Matrescence is a word that is slowly finding its way back into vernacular after decades without recognition in Western society. This transition goes further than the narrative surrounding pregnancy, birth and motherhood women have been fed for centuries. It goes far beyond the development of the foetus, how the baby turns out and looks instead at unexamined moral assumptions about motherhood – and explains the metamorphosis and how it ends. As a chimera with her child’s cells knitted to her body and bones and her brain colonised, forever connected.

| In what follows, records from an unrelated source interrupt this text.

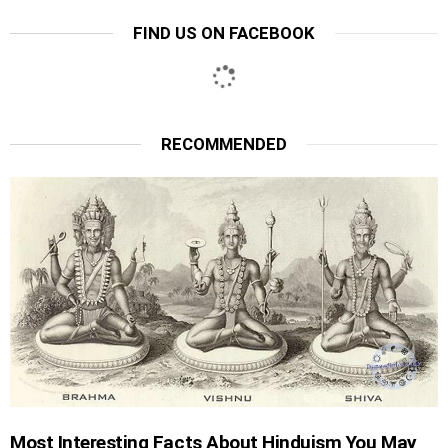
FIND US ON FACEBOOK
RECOMMENDED
Most Interesting Facts About Hinduism You May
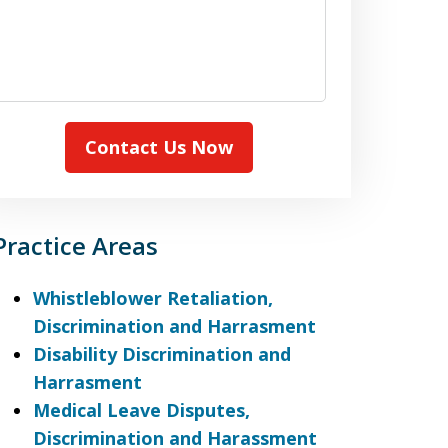
Contact Us Now
Practice Areas
Whistleblower Retaliation,
Discrimination and Harrasment
Disability Discrimination and
Harrasment
Medical Leave Disputes,
Discrimination and Harassment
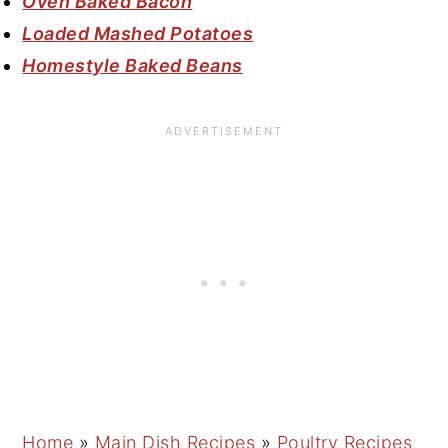
Oven Baked Bacon
Loaded Mashed Potatoes
Homestyle Baked Beans
Home
»
Main Dish Recipes
»
Poultry Recipes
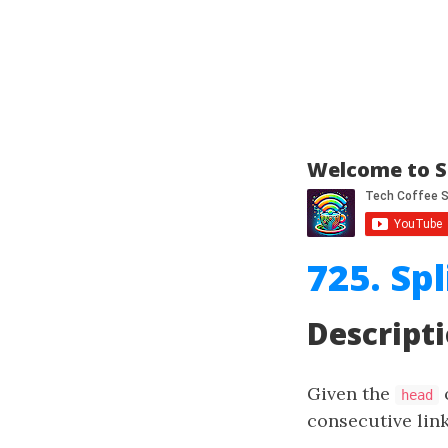
Welcome to S
725. Spl
Descript
Given the
o
head
consecutive link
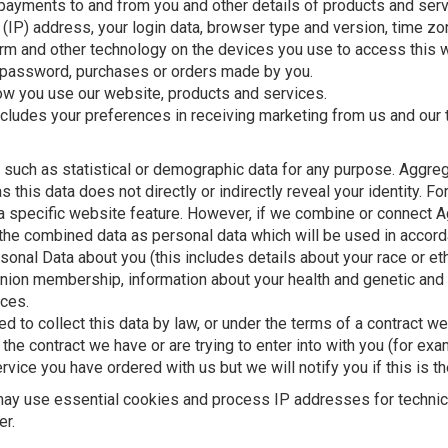
 payments to and from you and other details of products and ser
 (IP) address, your login data, browser type and version, time zo
rm and other technology on the devices you use to access this 
 password, purchases or orders made by you.
ow you use our website, products and services.
ncludes your preferences in receiving marketing from us and our t
 such as statistical or demographic data for any purpose. Aggr
as this data does not directly or indirectly reveal your identity
a specific website feature. However, if we combine or connect A
eat the combined data as personal data which will be used in accord
nal Data about you (this includes details about your race or ethn
de union membership, information about your health and genetic and
nces.
d to collect this data by law, or under the terms of a contract we
e contract we have or are trying to enter into with you (for exa
vice you have ordered with us but we will notify you if this is th
 may use essential cookies and process IP addresses for technic
er.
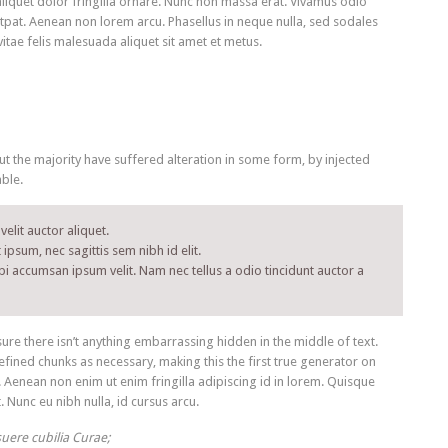
aliquet dolor fringilla ornare. Nunc non massa erat. Vivamus odio
tpat. Aenean non lorem arcu. Phasellus in neque nulla, sed sodales
itae felis malesuada aliquet sit amet et metus.
 the majority have suffered alteration in some form, by injected
ble.
elit auctor aliquet.
ipsum, nec sagittis sem nibh id elit.
bi accumsan ipsum velit. Nam nec tellus a odio tincidunt auctor a
re there isn’t anything embarrassing hidden in the middle of text.
fined chunks as necessary, making this the first true generator on
. Aenean non enim ut enim fringilla adipiscing id in lorem. Quisque
 Nunc eu nibh nulla, id cursus arcu.
suere cubilia Curae;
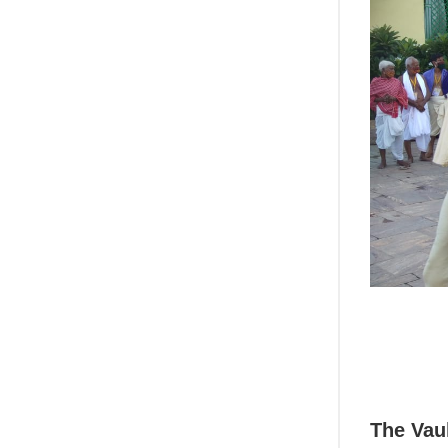
The Vau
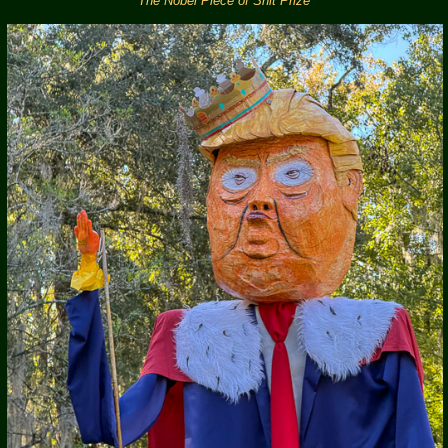
The Nobel Piece of Shit Prize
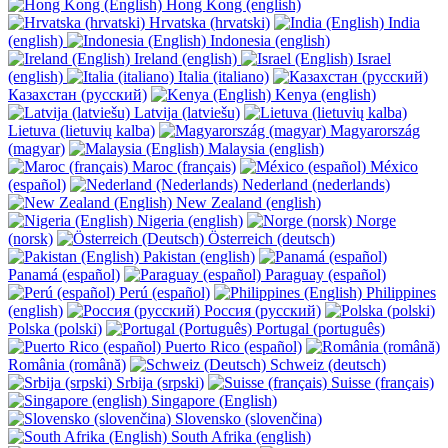
Hong Kong (english)
Hrvatska (hrvatski)
India
(english)
Indonesia (english)
Ireland (english)
Israel
(english)
Italia (italiano)
Казахстан (русский)
Kenya (english)
Latvija (latviešu)
Lietuva (lietuvių kalba)
Magyarország
(magyar)
Malaysia (english)
Maroc (français)
México
(español)
Nederland (nederlands)
New Zealand (english)
Nigeria (english)
Norge
(norsk)
Österreich (deutsch)
Pakistan (english)
Panamá (español)
Paraguay (español)
Perú (español)
Philippines
(english)
Россия (русский)
Polska (polski)
Portugal (português)
Puerto Rico (español)
România (română)
Schweiz (deutsch)
Srbija (srpski)
Suisse (français)
Singapore (English)
Slovensko (slovenčina)
South Afrika (english)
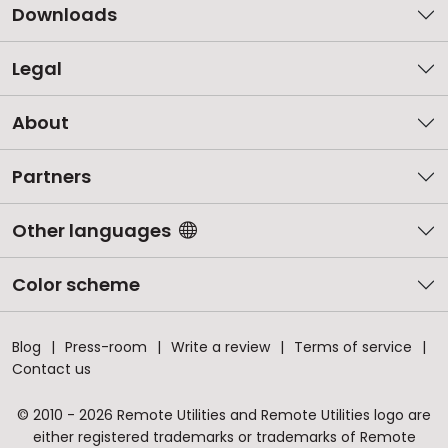
Downloads
Legal
About
Partners
Other languages
Color scheme
Blog
Press-room
Write a review
Terms of service
Contact us
© 2010 - 2026 Remote Utilities and Remote Utilities logo are
either registered trademarks or trademarks of Remote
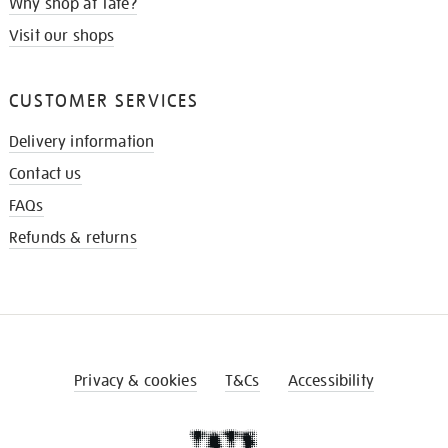
Why shop at Tate?
Visit our shops
CUSTOMER SERVICES
Delivery information
Contact us
FAQs
Refunds & returns
Privacy & cookies
T&Cs
Accessibility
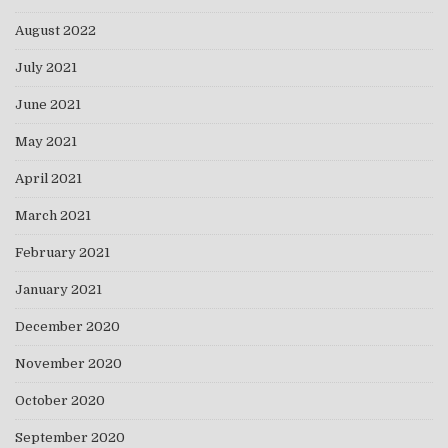
August 2022
July 2021
June 2021
May 2021
April 2021
March 2021
February 2021
January 2021
December 2020
November 2020
October 2020
September 2020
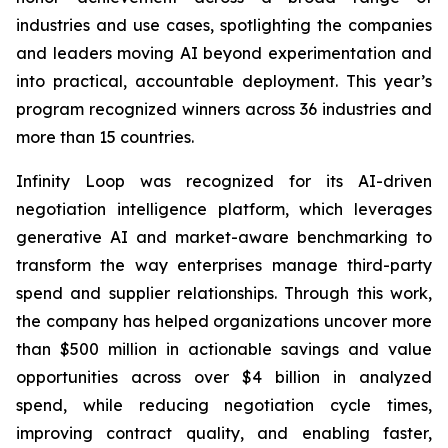
industries and use cases, spotlighting the companies
and leaders moving AI beyond experimentation and
into practical, accountable deployment. This year’s
program recognized winners across 36 industries and
more than 15 countries.
Infinity Loop was recognized for its AI-driven
negotiation intelligence platform, which leverages
generative AI and market-aware benchmarking to
transform the way enterprises manage third-party
spend and supplier relationships. Through this work,
the company has helped organizations uncover more
than $500 million in actionable savings and value
opportunities across over $4 billion in analyzed
spend, while reducing negotiation cycle times,
improving contract quality, and enabling faster,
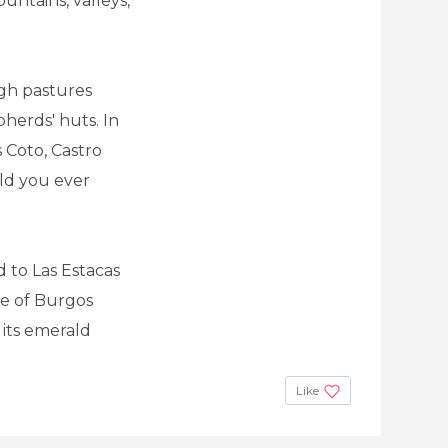
untains, valleys,
gh pastures
herds' huts. In
 Coto, Castro
ld you ever
d to Las Estacas
ge of Burgos
 its emerald
Like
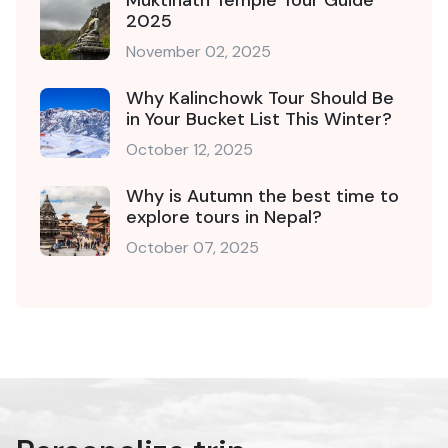
2025
November 02, 2025
Why Kalinchowk Tour Should Be
in Your Bucket List This Winter?
October 12, 2025
Why is Autumn the best time to
explore tours in Nepal?
October 07, 2025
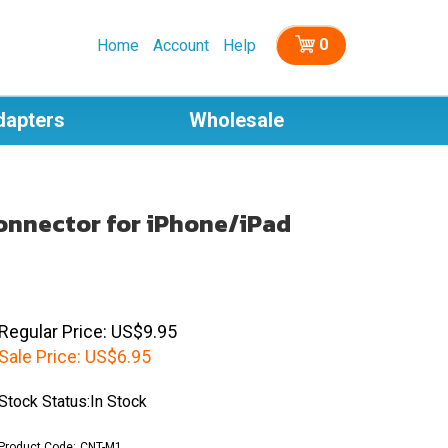
0
Home
Account
Help
dapters
Wholesale
Connector for iPhone/iPad
Regular Price: US$9.95
Sale Price:
US$
6.95
Stock Status:In Stock
Product Code:
CNT-M1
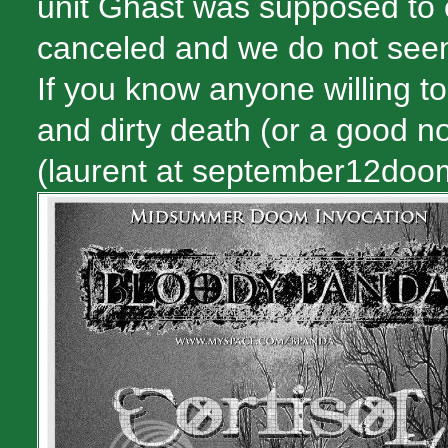
unit Ghäst was supposed to 
canceled and we do not seem
If you know anyone willing to 
and dirty death (or a good n
(laurent at september12doo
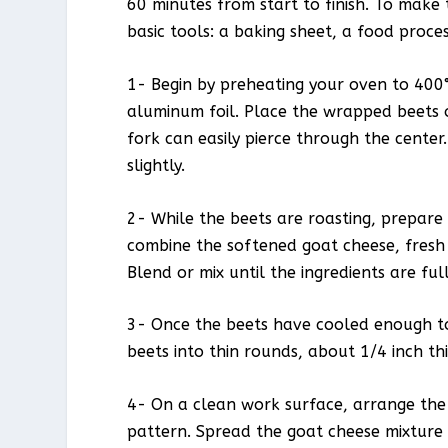
60 minutes from start to finish. To make
basic tools: a baking sheet, a food proces
1- Begin by preheating your oven to 400°
aluminum foil. Place the wrapped beets o
fork can easily pierce through the cente
slightly.
2- While the beets are roasting, prepare 
combine the softened goat cheese, fresh 
Blend or mix until the ingredients are fu
3- Once the beets have cooled enough to 
beets into thin rounds, about 1/4 inch thi
4- On a clean work surface, arrange the b
pattern. Spread the goat cheese mixture 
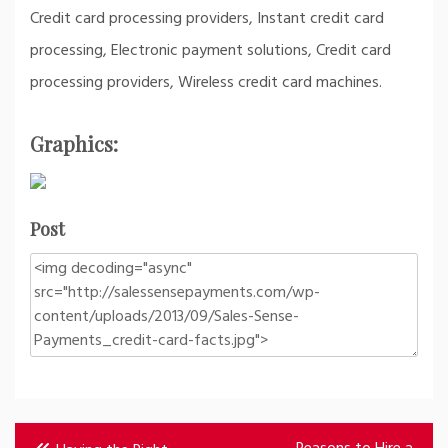
Credit card processing providers, Instant credit card
processing, Electronic payment solutions, Credit card
processing providers, Wireless credit card machines.
Graphics:
Post
Post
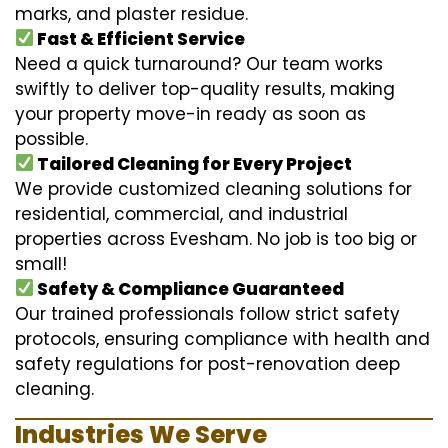
marks, and plaster residue.
Fast & Efficient Service
Need a quick turnaround? Our team works
swiftly to deliver top-quality results, making
your property move-in ready as soon as
possible.
Tailored Cleaning for Every Project
We provide customized cleaning solutions for
residential, commercial, and industrial
properties across Evesham. No job is too big or
small!
Safety & Compliance Guaranteed
Our trained professionals follow strict safety
protocols, ensuring compliance with health and
safety regulations for post-renovation deep
cleaning.
Industries We Serve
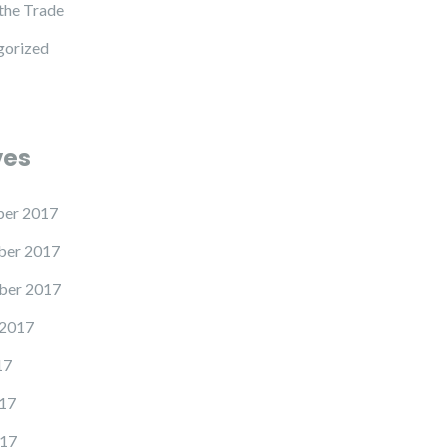
 the Trade
gorized
ves
er 2017
er 2017
ber 2017
 2017
17
17
17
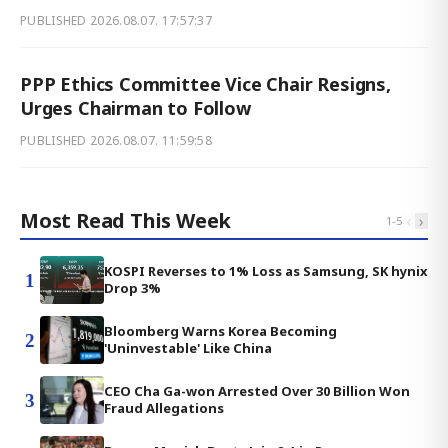
PUBLISHED
2026.08.07. 17:57:37
PPP Ethics Committee Vice Chair Resigns,
Urges Chairman to Follow
PUBLISHED
2026.08.07. 11:59:58
Most Read This Week
‹
›
1
-
5
KOSPI Reverses to 1% Loss as Samsung, SK hynix
1
Drop 3%
Bloomberg Warns Korea Becoming
2
'Uninvestable' Like China
CEO Cha Ga-won Arrested Over 30 Billion Won
3
Fraud Allegations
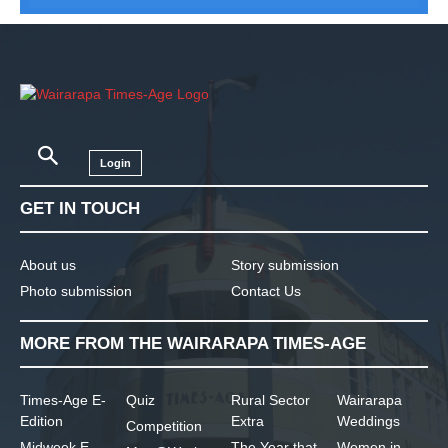
Login
GET IN TOUCH
About us
Story submission
Photo submission
Contact Us
MORE FROM THE WAIRARAPA TIMES-AGE
Times-Age E-
Quiz
Rural Sector
Wairarapa
Edition
Extra
Weddings
Competition
Midweek E-
The Year that
Women in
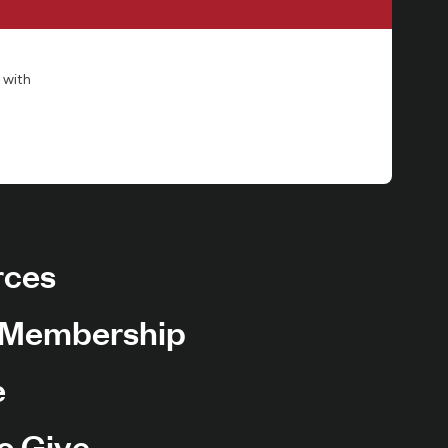
 with
rces
 Membership
e
o Give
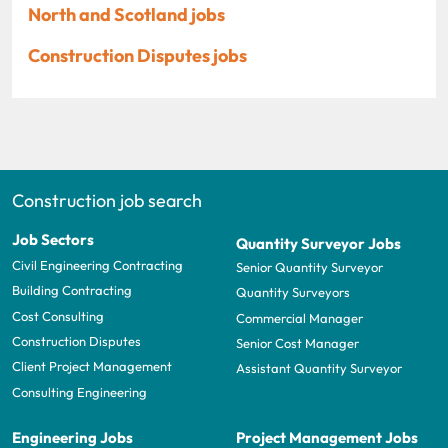
North and Scotland jobs
Construction Disputes jobs
Construction job search
Job Sectors
Quantity Surveyor Jobs
Civil Engineering Contracting
Senior Quantity Surveyor
Building Contracting
Quantity Surveyors
Cost Consulting
Commercial Manager
Construction Disputes
Senior Cost Manager
Client Project Management
Assistant Quantity Surveyor
Consulting Engineering
Engineering Jobs
Project Management Jobs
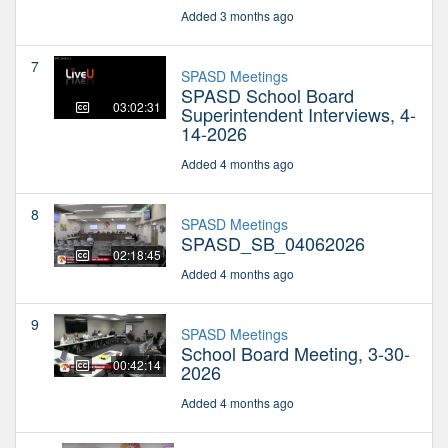
Added 3 months ago
7
SPASD Meetings
SPASD School Board
03:02:31
Superintendent Interviews, 4-
14-2026
Added 4 months ago
8
SPASD Meetings
SPASD_SB_04062026
02:18:45
Added 4 months ago
9
SPASD Meetings
School Board Meeting, 3-30-
00:42:14
2026
Added 4 months ago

Victoria Mapplebeck’s feature debut Motherboard, shot over two decades on a DVCAM and five generations of iPhone is a collaboration between a mother and her son but attempts to depict the multitude of changes a woman goes through above beyond the physical mutation of growing another human. At 38, pregnant and alone after being dumped by a man reportedly not for fatherhood she begins to document her journey of motherhood post-birth. A filmmaker-cum-academic, Victoria is no stranger to an absentee father, her own walked out on her mother when she was a toddler.
Her baby’s father, upon meeting his child on the first of less than a handful of times, demands a paternity test before announcing his move to Spain and over the years his apathy does not change. One feels nothing but shame for him. Jim grows into a seemingly great little human in spite of him – that thumbs-up during the scan in the first scene of the film telling us all we need to know – and because of his mother and grandmother, Betty. He is mature beyond his years, sensitive and pragmatic even before he reaches ten years old.

While absent fathers are nothing new in this family, Victoria does manage to repair some of the fractures in her relationship with her own father in a particularly moving moment, Jim’s interest at 13 in developing a relationship with his other parent coincides with Victoria’s cancer diagnosis and the rounds of chemotherapy she must face. There is no sugar-coating, no bemoaning of the selfish human she pro-created with (at least on camera) or any self-pity: “I don’t care if I die. I just want to get [Jim] to adulthood.”
This documentary uses live-action footage, voicemails, voiceovers and text messages to paint a fiercely unsentimental look at motherhood, and the frustrations that go along with it not to mention the guilt and unfiltered messiness of life with a child and the attempt to navigate a career alongside. It is really beautiful seeing Jim evolve – over 90 minutes – the small squeaky voice giving way to a deep resonant tone, the small day bed replaced with a double to house his growth spurt.
We bear witness to the teenager, moody, monosyllabic, fighting the onset of depression amid a pandemic-induced lockdown and drug experimentation. That these struggles occur during the time Victoria starts to take baby-steps back into the filmmaking world, pitching her film to the Venice film festival are merely coincidence or because of are never really explored. However, understandably, it leads to some really intense and terse moments between the two, and on the other end of the phone there’s a voice of reason in Betty.

Victoria. Betty. They are the constants. Two women who raise(d) their children (mostly) alone. The former never stops needing the latter, who is often on hand to offer sage advice, empathise with, offer thoughts on films, or bake a shepherd’s pie, and Jim has another mother to go to when things get a little too tough between him and his own mum.
Motherboard frames the joys and expectations of motherhood and to some degree womanhood as the woman of this piece attempts to carve a place for herself in the world, recouping earlier sacrifices after the maternal block (Jim refers to it as a mental one). It is humane, warm and candidly relatable.
At the heart of it, there is no denying the connection between this mother and her child.